Assumption 2. Cost projections are constant. This assumes you don’t change your planned costs over time. If you can increase the productivity of each revenue-producing unit by increasing capacity, you should realize an overall lift in revenue (value per unit).
For example, one clinic was supporting more than 700 active patients at full capacity, and the demand was growing. The clinic implemented a handful of improvements, including removing the need for clinical staff to have to search for and reorder supplies and reorganizing along cross-functional clinical “value streams” by procedure type instead of by function, such as nursing, reception, and medical assistants. As a result, the clinic was able to take on an additional 200 active patients, resulting in an increase in the number of revenue-producing units the same team could support. Because the demand was there, they were able to quantify the additional increase in value.
To estimate the expected financial gain that results from capacity improvements, modify the basic net present value (NPV) calculation to reflect the expected revenue increase or cost decrease over time (see the calculation above).

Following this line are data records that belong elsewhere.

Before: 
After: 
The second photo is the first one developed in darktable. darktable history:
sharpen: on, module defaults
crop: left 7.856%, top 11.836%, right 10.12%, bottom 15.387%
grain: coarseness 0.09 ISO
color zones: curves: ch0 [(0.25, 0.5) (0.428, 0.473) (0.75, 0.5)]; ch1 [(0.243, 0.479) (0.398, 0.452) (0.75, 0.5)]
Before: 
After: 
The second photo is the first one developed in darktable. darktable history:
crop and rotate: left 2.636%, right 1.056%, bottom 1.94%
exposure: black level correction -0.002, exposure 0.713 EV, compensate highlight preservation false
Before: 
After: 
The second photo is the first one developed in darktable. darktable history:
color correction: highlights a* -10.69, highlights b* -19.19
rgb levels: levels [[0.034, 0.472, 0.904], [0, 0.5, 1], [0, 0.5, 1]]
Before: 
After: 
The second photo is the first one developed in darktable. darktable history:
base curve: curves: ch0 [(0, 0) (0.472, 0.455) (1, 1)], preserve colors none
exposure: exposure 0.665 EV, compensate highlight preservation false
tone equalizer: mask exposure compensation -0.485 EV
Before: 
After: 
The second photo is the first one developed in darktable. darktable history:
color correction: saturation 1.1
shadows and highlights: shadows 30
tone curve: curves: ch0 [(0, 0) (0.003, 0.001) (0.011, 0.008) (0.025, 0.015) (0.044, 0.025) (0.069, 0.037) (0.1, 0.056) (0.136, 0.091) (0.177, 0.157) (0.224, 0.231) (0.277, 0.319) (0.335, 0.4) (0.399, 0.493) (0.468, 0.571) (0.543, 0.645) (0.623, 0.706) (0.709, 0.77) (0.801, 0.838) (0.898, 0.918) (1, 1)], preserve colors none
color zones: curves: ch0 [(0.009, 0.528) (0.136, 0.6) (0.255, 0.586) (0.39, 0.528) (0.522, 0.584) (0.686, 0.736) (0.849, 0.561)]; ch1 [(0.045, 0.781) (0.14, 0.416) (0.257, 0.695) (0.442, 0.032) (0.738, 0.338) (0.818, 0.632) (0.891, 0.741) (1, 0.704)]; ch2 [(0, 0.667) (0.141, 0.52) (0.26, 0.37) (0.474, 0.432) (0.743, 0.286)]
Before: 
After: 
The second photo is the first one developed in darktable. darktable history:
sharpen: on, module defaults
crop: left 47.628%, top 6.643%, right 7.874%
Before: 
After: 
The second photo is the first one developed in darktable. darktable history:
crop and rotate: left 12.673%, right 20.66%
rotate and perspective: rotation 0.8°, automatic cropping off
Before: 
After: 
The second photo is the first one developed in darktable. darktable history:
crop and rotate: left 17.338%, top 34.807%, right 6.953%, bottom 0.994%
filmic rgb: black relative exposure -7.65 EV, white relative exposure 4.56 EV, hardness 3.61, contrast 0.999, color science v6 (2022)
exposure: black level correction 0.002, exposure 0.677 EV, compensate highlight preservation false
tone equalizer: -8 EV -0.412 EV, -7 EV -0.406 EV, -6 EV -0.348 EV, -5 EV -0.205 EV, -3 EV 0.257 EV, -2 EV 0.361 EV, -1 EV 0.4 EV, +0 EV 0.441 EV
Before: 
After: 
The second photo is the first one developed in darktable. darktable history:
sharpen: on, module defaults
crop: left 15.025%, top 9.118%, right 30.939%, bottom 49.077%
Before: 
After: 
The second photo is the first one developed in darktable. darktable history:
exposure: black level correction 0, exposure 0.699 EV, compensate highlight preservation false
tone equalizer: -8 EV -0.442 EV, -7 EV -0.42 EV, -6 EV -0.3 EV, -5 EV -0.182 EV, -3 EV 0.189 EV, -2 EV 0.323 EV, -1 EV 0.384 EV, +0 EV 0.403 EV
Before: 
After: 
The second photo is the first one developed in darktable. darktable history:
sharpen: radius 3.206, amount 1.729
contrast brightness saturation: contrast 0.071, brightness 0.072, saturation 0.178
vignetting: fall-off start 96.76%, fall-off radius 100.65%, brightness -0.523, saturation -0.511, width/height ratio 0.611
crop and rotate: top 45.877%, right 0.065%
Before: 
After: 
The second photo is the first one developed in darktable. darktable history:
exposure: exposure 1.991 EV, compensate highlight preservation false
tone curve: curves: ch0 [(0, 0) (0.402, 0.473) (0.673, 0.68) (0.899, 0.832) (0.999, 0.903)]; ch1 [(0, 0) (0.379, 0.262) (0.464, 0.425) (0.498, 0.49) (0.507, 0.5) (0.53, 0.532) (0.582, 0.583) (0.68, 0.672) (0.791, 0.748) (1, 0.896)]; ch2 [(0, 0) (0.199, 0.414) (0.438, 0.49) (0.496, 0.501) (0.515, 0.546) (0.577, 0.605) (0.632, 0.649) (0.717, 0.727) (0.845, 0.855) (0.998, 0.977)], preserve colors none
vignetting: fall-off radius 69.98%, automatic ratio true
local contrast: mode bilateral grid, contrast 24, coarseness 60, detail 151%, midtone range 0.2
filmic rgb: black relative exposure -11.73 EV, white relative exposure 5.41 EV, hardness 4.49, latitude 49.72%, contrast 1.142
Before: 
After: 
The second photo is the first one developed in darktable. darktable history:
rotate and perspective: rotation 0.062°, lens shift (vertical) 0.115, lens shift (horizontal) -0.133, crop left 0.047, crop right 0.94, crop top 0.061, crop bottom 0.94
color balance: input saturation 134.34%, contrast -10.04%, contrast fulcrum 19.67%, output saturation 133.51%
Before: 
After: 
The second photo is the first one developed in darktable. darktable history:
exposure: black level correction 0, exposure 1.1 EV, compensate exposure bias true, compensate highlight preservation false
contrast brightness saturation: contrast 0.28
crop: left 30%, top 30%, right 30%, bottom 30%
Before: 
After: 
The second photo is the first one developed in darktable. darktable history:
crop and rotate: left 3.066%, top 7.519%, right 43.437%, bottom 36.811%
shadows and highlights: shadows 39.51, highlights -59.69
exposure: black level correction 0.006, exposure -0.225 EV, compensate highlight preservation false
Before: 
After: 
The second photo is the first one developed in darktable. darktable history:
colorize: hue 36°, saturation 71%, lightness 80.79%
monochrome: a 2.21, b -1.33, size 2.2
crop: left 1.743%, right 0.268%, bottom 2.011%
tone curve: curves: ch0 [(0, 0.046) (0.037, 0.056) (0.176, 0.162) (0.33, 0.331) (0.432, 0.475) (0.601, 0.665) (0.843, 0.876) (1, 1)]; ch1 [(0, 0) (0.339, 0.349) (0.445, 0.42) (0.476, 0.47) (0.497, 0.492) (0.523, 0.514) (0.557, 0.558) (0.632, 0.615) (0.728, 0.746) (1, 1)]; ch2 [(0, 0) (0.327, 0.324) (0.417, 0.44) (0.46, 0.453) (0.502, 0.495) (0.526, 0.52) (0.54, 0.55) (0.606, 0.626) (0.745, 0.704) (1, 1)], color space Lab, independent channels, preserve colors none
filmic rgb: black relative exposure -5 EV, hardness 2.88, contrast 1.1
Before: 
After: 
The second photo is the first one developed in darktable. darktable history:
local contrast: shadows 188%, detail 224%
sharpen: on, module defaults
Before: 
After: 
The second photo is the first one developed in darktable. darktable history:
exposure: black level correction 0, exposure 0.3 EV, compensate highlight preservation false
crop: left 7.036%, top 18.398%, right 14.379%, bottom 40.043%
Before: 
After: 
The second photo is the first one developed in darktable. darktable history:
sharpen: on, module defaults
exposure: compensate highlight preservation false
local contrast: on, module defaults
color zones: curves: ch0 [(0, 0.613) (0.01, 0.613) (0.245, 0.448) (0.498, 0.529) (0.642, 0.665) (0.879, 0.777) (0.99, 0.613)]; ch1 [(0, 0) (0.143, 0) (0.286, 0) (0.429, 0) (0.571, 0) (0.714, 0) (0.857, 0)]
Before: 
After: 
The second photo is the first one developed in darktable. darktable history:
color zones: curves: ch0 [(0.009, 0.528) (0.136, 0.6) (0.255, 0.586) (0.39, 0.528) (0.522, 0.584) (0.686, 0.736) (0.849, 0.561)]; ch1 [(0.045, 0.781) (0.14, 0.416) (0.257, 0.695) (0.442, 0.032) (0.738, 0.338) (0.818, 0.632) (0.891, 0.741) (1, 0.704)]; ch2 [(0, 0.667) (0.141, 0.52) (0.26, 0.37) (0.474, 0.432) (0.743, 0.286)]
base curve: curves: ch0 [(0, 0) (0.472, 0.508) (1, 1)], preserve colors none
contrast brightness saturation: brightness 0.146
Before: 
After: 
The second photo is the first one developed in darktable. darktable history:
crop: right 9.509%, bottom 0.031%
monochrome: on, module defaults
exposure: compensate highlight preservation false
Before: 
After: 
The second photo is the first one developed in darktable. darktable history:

If a forecast isn’t available to plot your improvements, take a few historical points and estimate what the near-term costs (or revenue) would be based on the most accurate historical data.
The simplest way to forecast future points is to estimate the linear slope of the line of the last few years. Then, use this slope as a constant, which you will multiply by the most recent historical year to forecast the next annual value. Next, multiply your slope constant by the next annual value to estimate forecast Year + 1 and so on (see the exhibit). Then, plot your expected improvements against these to calculate the capacity-gain NPV.
Forecasting Revenue and Cost Related to Staffing
Use this method after wrapping up an improvement effort, and hold your organization accountable. By doing so, you’ll be positioned to take advantage of staffing efficiencies that allow more time for patient care and quality initiatives.